Na de Camino, en nu?
En nu ik al sinds 20 juli 2015 geen praktiserend pelgrim mee ben, begint het bij mij weer enorm te jeuken. Mijn Grote Plan laat even geen nieuwe pelgrimstocht toe, maar ik ben mijn shot gaan halen op de voorjaarsbijeenkomst van het Nederlands Genootschap van Sint Jacob.
Een van de sessies waar ik naartoe ging, heette ‘Na de Camino, en nu?’ Ik vermoedde dat het zou gaan over de vraag of de weg je veranderd had en in hoeverre je goede Camino-gewoontes mee naar huis had genomen. Dat was niet zo. Het gesprek ging over hoe bijzonder het onderweg was geweest, hoeveel heimwee iedereen had, hoe snel het dagelijks leven je weer opslokte en bijna iedereen was alweer bezig met het plannen van een nieuwe pelgrimstocht. Dat virus hè?
Je bent
Eén van de dingen die elke pelgrim fijn vindt is dat je op de Camino alleen maar met nu bezig bent. Gewoon, je loopt. Het is mooi weer, geen weer, warm weer, koud of het waait. Je hebt honger, dorst, zere voeten of niet. Je bent. En ‘s avonds vind je ergens een bed in een herberg en morgen ga je vast weer een stuk lopen, maar dat zie je dan wel weer. Er zijn andere mensen, die zijn ook. Je betekent iets voor elkaar, omdat je op hetzelfde moment op dezelfde plek bent. Niet op Facebook of whatsapp.
En eerlijk gezegd kan ik het steeds beter. Nu. Zijn. Er gingen al duizenden kilometers van training aan vooraf, maar ik denk wel dat ik het kan worden: fulltime pelgrim. De sessie werd afgesloten met een gedicht van Fernando Pessoa.

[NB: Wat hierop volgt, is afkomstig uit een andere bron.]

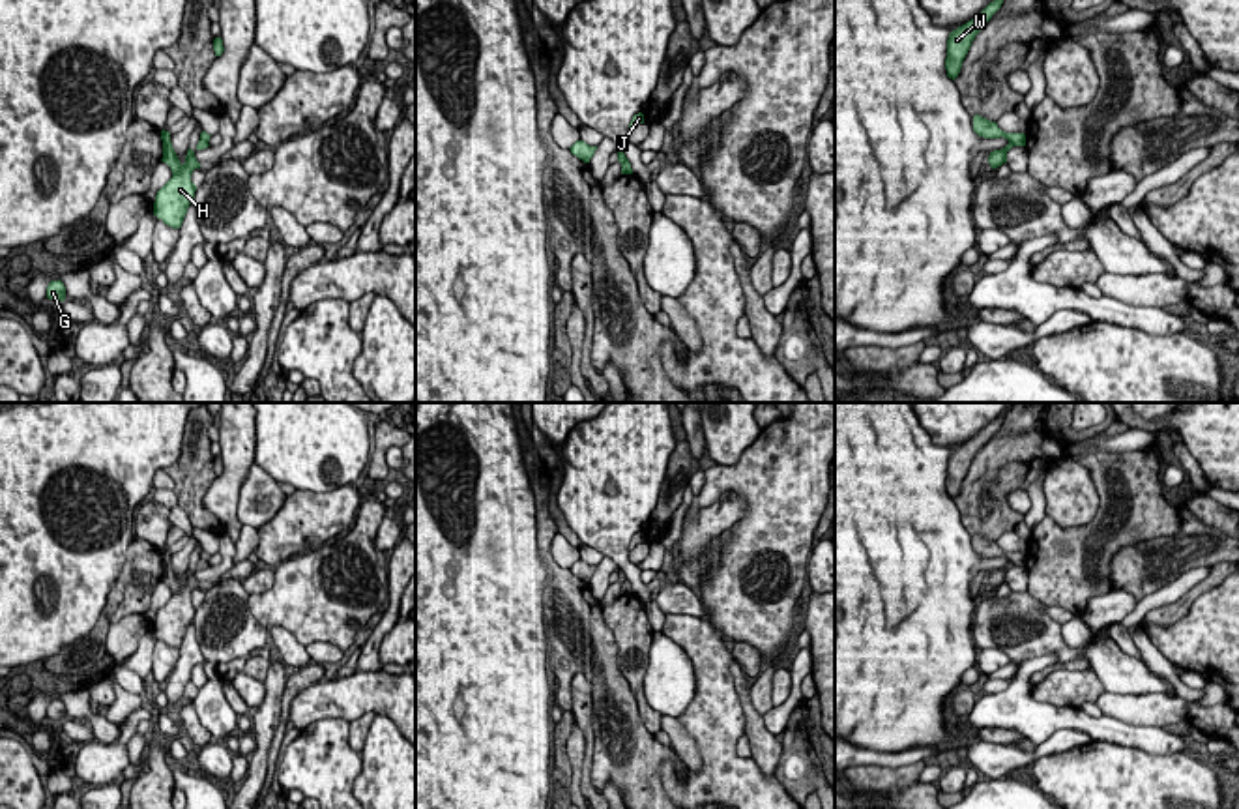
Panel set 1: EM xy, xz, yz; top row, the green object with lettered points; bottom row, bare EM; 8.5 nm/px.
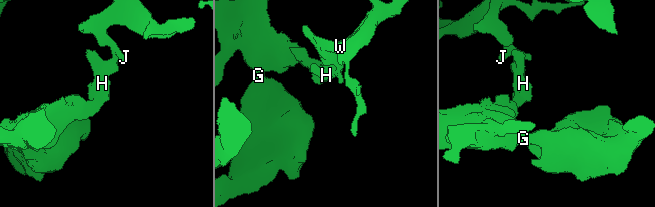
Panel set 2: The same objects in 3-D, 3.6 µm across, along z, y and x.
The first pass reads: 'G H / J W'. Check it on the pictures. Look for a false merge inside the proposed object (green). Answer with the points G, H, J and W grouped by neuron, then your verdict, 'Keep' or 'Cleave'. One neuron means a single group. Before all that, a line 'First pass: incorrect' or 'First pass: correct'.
First pass: correct
Groups: G H / J W. Cleave

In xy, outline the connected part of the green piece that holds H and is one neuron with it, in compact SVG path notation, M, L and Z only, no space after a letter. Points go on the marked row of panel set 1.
M161 131L161 140L161 161L170 167L172 178L157 191L153 202L153 215L165 225L180 228L197 191L197 185L191 182L191 174L195 169L200 169L200 163L197 161L195 152L189 148L185 163L182 165L172 148L168 131Z

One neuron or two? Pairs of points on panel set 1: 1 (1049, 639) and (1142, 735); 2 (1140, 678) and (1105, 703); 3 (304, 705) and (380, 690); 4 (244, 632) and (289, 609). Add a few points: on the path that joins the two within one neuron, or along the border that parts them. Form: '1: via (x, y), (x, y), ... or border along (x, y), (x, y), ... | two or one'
1: border along (1058, 654), (1043, 654), (1020, 663) | two
2: border along (1105, 690), (1165, 693) | two
3: via (322, 699), (350, 697), (362, 691) | one
4: border along (247, 596), (251, 615), (266, 630) | two

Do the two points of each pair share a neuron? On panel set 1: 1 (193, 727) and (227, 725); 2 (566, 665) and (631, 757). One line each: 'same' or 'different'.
1: different
2: same

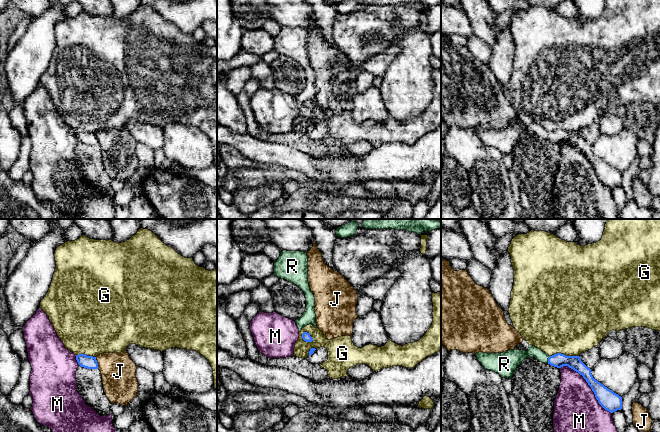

Voorbij de bocht in de weg
ligt misschien een plas en misschien een kasteel.
Ik weet het niet en ik vraag het niet.
Zolang ik op de weg loop voor de bocht
zie ik slechts de weg voor de bocht.
Want ik kan niets anders zien.
Ik zou er niets aan hebben naar de andere kant te kijken
naar dat wat ik niet zie.
Als er mensen zijn voorbij de bocht
laten die zich dan bezighouden met wat er is voorbij de bocht.
Die weg is voor hen de weg.
Mochten wij daar ooit komen
dat zien we dat wel als we daar zijn.
Hier is slechts de weg voor de bocht.